_Excerpted text_.
Hi!

First, thanks for picking this up, and improving the patch you inherited.


Then, just a few individual comments, not a complete review.

(As far as I concerned, and as far as relevant, these can be addressed
later, incrementally, of course.)


I understand right that this will address some aspects of PR90115
"OpenACC: predetermined private levels for variables declared in blocks"
(so please mention that one in the ChangeLog updates, and commit log),
but it doesn't address all of these aspects (and see also Cesar's list in
<http://mid.mail-archive.com/70d27ebd-762e-59a3-082f-48fa0c687212@codesourcery.com>),
and also not yet PR90114 "Predetermined private levels for variables
declared in OpenACC accelerator routines"?


On Fri, 7 Jun 2019 15:08:37 +0100, Julian Brown <jul...@codesourcery.com> wrote:
> --- a/gcc/config/nvptx/nvptx.c
> +++ b/gcc/config/nvptx/nvptx.c

> @@ -5237,6 +5248,10 @@ nvptx_file_end (void)
>      write_shared_buffer (asm_out_file, vector_red_sym,
>                        vector_red_align, vector_red_size);
>  
> +  if (gangprivate_shared_size)
> +    write_shared_buffer (asm_out_file, gangprivate_shared_sym,
> +                      gangprivate_shared_align, gangprivate_shared_size);

Curious, what is the reason that we maintain this '__gangprivate_shared'
variable on a per-file basis instead of on a per-function basis (with
names '__gangprivate_shared_[function]', or similar), which should make
it more obvious where each block of '.shared' memory belongs to?


> --- a/gcc/doc/tm.texi
> +++ b/gcc/doc/tm.texi

> +@deftypefn {Target Hook} rtx TARGET_GOACC_EXPAND_ACCEL_VAR (tree @var{var})
> +This hook, if defined, is used by accelerator target back-ends to expand
> +specially handled kinds of VAR_DECL expressions.  A particular use is to
> +place variables with specific attributes inside special accelarator
> +memories.  A return value of NULL indicates that the target does not
> +handle this VAR_DECL, and normal RTL expanding is resumed.

_Record set_.
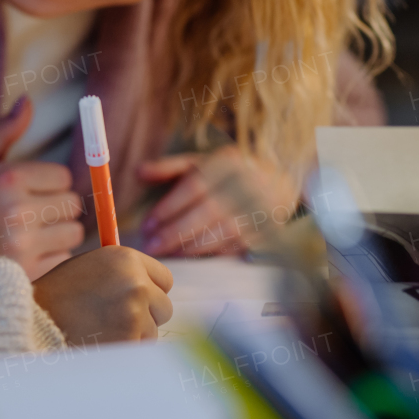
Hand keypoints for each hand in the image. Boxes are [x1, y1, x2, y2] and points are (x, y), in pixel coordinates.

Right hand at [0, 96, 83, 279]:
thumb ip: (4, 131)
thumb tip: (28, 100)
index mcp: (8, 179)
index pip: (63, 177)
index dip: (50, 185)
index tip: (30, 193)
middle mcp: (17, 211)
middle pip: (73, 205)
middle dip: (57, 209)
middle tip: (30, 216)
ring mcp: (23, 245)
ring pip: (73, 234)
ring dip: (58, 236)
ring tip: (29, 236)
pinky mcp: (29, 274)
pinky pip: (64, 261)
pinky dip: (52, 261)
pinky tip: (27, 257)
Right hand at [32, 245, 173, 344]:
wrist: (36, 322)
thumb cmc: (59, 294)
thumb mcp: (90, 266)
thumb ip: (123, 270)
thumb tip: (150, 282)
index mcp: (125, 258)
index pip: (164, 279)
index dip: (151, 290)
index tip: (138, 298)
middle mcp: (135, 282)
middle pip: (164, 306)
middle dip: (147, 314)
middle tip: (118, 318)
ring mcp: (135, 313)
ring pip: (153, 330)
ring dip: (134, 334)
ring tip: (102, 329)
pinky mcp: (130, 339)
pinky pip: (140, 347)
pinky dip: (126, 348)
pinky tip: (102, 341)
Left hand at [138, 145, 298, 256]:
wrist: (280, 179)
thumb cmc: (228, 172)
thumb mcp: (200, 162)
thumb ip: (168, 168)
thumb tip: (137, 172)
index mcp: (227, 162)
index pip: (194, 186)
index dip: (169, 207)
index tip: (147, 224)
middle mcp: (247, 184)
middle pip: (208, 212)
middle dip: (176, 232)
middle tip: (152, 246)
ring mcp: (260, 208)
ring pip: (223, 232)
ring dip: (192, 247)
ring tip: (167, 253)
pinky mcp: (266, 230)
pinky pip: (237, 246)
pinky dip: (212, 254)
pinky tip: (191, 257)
==
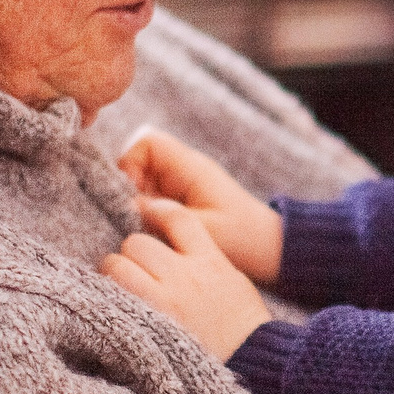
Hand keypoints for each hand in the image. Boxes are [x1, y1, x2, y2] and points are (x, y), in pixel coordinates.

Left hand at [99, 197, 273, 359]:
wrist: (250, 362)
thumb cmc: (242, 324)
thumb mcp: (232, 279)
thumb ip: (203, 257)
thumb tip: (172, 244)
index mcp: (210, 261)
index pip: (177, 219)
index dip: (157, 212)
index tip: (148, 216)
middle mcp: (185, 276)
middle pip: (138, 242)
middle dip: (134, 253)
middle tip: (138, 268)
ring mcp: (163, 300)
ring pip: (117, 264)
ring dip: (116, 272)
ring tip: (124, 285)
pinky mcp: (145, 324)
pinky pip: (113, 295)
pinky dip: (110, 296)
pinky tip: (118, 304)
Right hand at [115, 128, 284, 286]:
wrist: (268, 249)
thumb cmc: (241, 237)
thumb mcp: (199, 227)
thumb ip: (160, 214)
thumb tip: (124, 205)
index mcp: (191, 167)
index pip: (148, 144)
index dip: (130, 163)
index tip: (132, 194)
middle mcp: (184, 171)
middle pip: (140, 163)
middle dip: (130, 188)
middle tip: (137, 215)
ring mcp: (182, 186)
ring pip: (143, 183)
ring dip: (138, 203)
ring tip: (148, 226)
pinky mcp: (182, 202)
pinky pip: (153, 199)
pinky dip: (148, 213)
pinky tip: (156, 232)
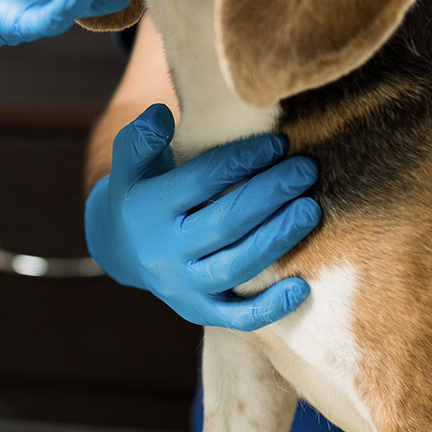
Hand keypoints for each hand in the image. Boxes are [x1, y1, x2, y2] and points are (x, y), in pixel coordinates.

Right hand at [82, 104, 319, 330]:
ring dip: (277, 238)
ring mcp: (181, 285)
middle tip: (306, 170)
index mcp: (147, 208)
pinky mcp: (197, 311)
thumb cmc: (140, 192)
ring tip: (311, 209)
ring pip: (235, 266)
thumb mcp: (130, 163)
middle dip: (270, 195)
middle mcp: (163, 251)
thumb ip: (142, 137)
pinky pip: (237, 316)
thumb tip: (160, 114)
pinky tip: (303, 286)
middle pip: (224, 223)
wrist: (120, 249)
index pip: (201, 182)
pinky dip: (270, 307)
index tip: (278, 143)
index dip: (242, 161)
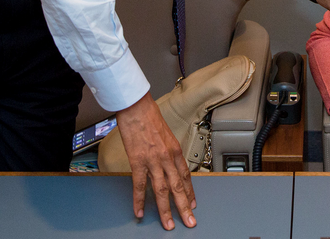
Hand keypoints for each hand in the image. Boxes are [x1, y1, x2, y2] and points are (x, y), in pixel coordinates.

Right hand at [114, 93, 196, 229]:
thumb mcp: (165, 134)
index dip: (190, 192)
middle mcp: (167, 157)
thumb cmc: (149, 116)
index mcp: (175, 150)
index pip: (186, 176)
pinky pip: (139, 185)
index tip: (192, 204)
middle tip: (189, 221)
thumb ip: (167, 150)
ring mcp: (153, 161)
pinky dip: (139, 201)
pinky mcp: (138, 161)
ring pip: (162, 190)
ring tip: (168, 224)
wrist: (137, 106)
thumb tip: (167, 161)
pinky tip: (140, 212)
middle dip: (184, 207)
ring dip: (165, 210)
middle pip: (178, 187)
==
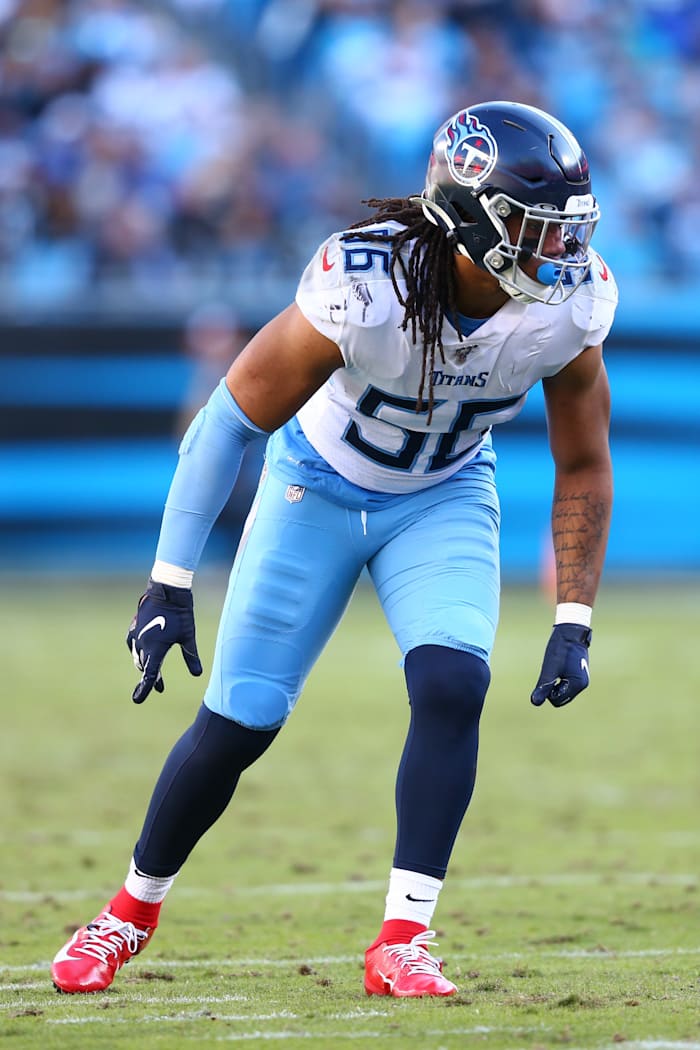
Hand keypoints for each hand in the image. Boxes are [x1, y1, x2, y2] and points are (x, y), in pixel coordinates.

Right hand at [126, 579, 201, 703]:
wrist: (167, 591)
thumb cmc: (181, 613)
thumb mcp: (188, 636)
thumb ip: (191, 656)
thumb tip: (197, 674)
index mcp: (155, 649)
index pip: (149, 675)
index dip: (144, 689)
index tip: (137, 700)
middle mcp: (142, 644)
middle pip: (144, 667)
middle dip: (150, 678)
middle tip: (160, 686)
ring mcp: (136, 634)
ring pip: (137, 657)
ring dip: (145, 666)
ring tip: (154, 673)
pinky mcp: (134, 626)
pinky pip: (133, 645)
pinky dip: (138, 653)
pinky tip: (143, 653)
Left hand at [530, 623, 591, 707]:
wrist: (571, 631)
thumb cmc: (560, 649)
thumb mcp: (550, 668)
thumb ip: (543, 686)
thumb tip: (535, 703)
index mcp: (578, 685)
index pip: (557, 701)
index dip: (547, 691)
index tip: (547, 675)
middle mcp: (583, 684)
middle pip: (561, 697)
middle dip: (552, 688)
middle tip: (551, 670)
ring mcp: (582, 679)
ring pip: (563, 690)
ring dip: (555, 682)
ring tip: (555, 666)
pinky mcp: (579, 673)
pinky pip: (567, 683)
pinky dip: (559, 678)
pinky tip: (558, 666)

_Work task 1_.
Update the patch review, beginning at the words "First, thanks for" and stopping after "incrementally, of course.)", with "patch" changed to "change".
_Work task 2_.
According to the patch review, what does a NULL return value from TARGET_GOACC_EXPAND_ACCEL_VAR indicate?
_Work task 3_.
Continue the patch review from its last line.
The entries have no connection to the patch review.

_Expected output 1_.
First, thanks for picking this up, and improving the change you inherited.


Then, just a few individual comments, not a complete review.

(As far as I concerned, and as far as relevant, these can be addressed
later, incrementally, of course.)

_Expected output 2_.
It indicates that the target does not handle this VAR_DECL, and normal RTL expanding is resumed.

_Expected output 3_.
> +@end deftypefn

I guess I'm not terribly happy with the 'goacc.expand_accel_var' name.
Using different "memories" for specially tagged DECLs seems to be a
pretty generic concept (address spaces?), and...

> --- a/gcc/expr.c
> +++ b/gcc/expr.c
> @@ -9974,8 +9974,19 @@ expand_expr_real_1 (tree exp, rtx target, machine_mode 
> tmode,
>        exp = SSA_NAME_VAR (ssa_name);
>        goto expand_decl_rtl;
>  
> -    case PARM_DECL:
>      case VAR_DECL:
> +      /* Allow accel compiler to handle specific cases of variables,
> +      specifically those tagged with the "oacc gangprivate" attribute,
> +      which may be intended to be placed in special memory in GPUs.  */
> +      if (flag_openacc && targetm.goacc.expand_accel_var)
> +     {
> +       temp = targetm.goacc.expand_accel_var (exp);
> +       if (temp)
> +         return temp;
> +     }
> +      /* ... fall through ...  */
> +
> +    case PARM_DECL:

... I'm thus confused that there isn't already a generic mechanism
available in GCC, that we can just use instead of adding a new one here?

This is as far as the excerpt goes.